Source data
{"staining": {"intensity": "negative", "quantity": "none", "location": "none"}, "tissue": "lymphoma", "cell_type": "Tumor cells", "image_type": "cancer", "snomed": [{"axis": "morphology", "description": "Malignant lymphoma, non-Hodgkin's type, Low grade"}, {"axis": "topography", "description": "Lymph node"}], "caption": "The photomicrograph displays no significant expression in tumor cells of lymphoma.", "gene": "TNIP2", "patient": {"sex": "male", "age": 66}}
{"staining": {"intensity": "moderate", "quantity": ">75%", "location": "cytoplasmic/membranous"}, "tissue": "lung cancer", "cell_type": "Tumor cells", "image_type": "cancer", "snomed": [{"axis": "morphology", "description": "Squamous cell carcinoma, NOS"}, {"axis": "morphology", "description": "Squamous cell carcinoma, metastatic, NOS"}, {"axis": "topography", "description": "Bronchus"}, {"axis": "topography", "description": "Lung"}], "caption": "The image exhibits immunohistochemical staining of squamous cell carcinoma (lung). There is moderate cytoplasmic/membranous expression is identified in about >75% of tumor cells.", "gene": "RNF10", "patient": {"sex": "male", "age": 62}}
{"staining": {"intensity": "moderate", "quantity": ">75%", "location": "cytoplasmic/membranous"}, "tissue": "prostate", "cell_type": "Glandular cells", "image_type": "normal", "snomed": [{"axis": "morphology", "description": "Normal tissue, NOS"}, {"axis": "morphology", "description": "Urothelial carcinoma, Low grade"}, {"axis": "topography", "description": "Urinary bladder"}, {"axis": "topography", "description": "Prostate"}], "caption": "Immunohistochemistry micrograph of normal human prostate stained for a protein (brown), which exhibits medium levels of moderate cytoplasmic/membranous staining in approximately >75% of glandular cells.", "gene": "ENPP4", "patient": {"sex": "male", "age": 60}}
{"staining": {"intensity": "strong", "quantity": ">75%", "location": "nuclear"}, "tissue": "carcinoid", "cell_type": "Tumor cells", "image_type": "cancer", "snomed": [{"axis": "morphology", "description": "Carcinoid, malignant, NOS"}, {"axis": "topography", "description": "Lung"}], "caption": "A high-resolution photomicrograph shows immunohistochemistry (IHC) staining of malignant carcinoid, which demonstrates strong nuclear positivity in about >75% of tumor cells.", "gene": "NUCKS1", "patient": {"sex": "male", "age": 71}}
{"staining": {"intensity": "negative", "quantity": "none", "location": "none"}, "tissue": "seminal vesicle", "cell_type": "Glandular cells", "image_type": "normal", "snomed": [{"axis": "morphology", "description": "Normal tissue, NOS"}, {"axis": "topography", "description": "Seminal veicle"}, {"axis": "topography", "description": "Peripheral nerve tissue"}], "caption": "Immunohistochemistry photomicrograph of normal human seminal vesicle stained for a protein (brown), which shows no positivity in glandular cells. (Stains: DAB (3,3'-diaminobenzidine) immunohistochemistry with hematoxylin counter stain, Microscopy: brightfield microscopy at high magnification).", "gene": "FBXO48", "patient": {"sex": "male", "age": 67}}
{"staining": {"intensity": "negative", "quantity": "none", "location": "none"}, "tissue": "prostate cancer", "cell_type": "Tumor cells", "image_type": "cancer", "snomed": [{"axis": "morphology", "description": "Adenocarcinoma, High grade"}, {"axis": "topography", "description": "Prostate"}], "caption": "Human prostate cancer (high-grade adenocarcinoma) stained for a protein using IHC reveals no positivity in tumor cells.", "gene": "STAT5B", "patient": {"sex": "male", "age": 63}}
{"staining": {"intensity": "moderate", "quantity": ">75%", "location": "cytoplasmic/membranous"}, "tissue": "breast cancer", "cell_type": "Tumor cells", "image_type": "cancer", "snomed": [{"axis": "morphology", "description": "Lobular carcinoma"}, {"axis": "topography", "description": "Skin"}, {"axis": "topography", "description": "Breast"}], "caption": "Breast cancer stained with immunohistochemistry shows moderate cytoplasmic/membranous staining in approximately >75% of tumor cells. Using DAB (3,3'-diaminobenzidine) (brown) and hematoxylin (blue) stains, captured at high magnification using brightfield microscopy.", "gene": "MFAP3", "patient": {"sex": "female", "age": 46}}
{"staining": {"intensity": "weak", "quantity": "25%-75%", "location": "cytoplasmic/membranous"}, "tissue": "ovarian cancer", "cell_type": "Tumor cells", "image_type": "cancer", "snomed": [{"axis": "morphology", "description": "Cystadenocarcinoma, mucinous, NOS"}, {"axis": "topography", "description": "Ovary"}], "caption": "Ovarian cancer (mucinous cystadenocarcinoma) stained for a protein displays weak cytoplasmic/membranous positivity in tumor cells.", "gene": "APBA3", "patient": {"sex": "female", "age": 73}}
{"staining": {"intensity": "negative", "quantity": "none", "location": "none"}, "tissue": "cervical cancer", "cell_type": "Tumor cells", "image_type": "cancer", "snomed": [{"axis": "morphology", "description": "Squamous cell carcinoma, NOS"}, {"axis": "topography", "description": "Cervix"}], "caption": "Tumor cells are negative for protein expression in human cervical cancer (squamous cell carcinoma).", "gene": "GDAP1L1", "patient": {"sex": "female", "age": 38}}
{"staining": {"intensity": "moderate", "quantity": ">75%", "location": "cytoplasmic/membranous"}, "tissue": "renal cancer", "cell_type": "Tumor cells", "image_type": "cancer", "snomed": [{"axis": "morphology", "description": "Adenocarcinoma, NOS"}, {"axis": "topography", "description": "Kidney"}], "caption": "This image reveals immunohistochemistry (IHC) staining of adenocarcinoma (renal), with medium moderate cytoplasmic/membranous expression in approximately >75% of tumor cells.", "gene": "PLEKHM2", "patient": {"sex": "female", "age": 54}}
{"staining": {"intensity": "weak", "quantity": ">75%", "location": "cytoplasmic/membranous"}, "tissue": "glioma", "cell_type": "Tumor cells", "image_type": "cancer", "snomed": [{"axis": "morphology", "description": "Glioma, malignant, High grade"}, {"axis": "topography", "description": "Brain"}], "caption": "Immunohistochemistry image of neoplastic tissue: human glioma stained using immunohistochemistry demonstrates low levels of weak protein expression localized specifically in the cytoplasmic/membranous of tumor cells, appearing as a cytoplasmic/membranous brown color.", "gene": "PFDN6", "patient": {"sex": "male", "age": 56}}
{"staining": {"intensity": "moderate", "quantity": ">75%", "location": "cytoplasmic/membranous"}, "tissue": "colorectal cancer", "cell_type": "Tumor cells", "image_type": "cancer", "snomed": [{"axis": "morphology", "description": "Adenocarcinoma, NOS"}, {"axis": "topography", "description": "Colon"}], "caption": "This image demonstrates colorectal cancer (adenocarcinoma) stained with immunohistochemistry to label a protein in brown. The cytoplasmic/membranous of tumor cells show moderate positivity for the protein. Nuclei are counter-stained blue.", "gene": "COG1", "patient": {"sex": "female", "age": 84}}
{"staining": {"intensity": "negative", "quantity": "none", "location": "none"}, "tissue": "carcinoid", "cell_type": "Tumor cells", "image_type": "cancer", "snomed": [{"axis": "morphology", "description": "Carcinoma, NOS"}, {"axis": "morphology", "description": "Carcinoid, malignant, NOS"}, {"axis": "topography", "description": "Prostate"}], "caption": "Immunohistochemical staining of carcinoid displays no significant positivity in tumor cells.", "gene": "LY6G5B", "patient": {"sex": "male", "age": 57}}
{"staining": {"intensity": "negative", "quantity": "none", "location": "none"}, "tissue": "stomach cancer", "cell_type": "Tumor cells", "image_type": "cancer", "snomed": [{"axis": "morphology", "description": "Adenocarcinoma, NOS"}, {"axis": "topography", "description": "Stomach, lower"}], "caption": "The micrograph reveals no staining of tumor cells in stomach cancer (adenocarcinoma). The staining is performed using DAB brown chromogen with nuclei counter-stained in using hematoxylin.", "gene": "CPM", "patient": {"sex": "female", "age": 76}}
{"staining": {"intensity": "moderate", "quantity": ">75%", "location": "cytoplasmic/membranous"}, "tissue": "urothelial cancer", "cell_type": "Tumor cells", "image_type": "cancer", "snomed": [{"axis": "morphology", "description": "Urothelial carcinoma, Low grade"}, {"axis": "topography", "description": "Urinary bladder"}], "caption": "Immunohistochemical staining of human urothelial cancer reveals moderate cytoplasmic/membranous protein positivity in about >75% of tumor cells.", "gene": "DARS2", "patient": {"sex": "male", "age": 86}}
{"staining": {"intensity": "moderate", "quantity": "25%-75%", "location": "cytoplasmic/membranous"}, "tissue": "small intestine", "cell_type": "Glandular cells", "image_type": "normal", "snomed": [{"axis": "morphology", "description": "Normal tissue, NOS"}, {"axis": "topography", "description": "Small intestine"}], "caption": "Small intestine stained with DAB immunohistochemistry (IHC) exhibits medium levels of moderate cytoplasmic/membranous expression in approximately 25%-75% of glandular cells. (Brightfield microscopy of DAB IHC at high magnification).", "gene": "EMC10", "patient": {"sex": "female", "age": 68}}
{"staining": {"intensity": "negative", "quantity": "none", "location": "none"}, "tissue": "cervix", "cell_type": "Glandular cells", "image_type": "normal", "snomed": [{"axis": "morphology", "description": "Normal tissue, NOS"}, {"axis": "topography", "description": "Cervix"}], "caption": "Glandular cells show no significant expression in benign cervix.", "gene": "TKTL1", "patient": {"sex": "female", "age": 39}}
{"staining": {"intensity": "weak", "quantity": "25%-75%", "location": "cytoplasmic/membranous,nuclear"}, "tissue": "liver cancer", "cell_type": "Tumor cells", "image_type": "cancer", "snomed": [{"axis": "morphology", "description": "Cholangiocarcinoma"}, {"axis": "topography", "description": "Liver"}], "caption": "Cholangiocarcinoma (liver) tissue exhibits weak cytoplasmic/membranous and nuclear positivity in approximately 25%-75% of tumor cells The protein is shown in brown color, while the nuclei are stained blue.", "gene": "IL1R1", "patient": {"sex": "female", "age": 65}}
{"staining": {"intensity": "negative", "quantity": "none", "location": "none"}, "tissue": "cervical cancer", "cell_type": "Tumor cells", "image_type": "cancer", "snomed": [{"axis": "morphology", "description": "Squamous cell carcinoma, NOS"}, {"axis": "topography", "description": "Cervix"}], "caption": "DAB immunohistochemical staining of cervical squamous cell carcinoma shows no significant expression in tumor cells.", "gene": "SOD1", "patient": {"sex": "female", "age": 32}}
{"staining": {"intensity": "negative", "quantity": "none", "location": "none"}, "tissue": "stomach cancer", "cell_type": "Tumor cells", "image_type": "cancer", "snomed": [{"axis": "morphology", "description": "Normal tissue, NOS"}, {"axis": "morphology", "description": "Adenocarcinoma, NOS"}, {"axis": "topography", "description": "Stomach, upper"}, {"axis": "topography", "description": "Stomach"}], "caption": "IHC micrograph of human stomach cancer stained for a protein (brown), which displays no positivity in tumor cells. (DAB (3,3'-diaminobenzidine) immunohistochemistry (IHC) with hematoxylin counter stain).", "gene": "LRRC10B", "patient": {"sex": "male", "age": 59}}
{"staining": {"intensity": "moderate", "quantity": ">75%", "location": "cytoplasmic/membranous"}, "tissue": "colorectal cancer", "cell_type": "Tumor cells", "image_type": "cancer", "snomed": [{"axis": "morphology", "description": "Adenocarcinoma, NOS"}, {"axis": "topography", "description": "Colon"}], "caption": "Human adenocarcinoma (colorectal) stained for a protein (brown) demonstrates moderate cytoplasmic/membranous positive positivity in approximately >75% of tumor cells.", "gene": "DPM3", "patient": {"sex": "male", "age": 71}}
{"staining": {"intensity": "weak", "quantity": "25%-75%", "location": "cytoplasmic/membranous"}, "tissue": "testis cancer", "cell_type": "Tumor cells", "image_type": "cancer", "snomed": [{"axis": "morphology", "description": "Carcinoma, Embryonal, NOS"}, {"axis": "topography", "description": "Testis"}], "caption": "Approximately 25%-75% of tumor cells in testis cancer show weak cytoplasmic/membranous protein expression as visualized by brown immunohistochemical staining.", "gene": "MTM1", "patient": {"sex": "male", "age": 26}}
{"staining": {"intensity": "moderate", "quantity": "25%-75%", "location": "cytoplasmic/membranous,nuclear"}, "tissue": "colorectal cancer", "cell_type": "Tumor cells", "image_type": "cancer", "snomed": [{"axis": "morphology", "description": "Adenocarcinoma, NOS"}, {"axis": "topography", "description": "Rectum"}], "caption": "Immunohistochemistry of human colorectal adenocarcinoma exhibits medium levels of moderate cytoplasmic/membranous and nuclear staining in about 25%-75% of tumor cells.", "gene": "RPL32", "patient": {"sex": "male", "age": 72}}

TASK INSTRUCTIONS: Take the lines from the top of the data through the one that contains "normal human prostate" and copy them exactly, leaving out every line after it.

SOLUTION FOR THIS PROBLEM:
{"staining": {"intensity": "negative", "quantity": "none", "location": "none"}, "tissue": "lymphoma", "cell_type": "Tumor cells", "image_type": "cancer", "snomed": [{"axis": "morphology", "description": "Malignant lymphoma, non-Hodgkin's type, Low grade"}, {"axis": "topography", "description": "Lymph node"}], "caption": "The photomicrograph displays no significant expression in tumor cells of lymphoma.", "gene": "TNIP2", "patient": {"sex": "male", "age": 66}}
{"staining": {"intensity": "moderate", "quantity": ">75%", "location": "cytoplasmic/membranous"}, "tissue": "lung cancer", "cell_type": "Tumor cells", "image_type": "cancer", "snomed": [{"axis": "morphology", "description": "Squamous cell carcinoma, NOS"}, {"axis": "morphology", "description": "Squamous cell carcinoma, metastatic, NOS"}, {"axis": "topography", "description": "Bronchus"}, {"axis": "topography", "description": "Lung"}], "caption": "The image exhibits immunohistochemical staining of squamous cell carcinoma (lung). There is moderate cytoplasmic/membranous expression is identified in about >75% of tumor cells.", "gene": "RNF10", "patient": {"sex": "male", "age": 62}}
{"staining": {"intensity": "moderate", "quantity": ">75%", "location": "cytoplasmic/membranous"}, "tissue": "prostate", "cell_type": "Glandular cells", "image_type": "normal", "snomed": [{"axis": "morphology", "description": "Normal tissue, NOS"}, {"axis": "morphology", "description": "Urothelial carcinoma, Low grade"}, {"axis": "topography", "description": "Urinary bladder"}, {"axis": "topography", "description": "Prostate"}], "caption": "Immunohistochemistry micrograph of normal human prostate stained for a protein (brown), which exhibits medium levels of moderate cytoplasmic/membranous staining in approximately >75% of glandular cells.", "gene": "ENPP4", "patient": {"sex": "male", "age": 60}}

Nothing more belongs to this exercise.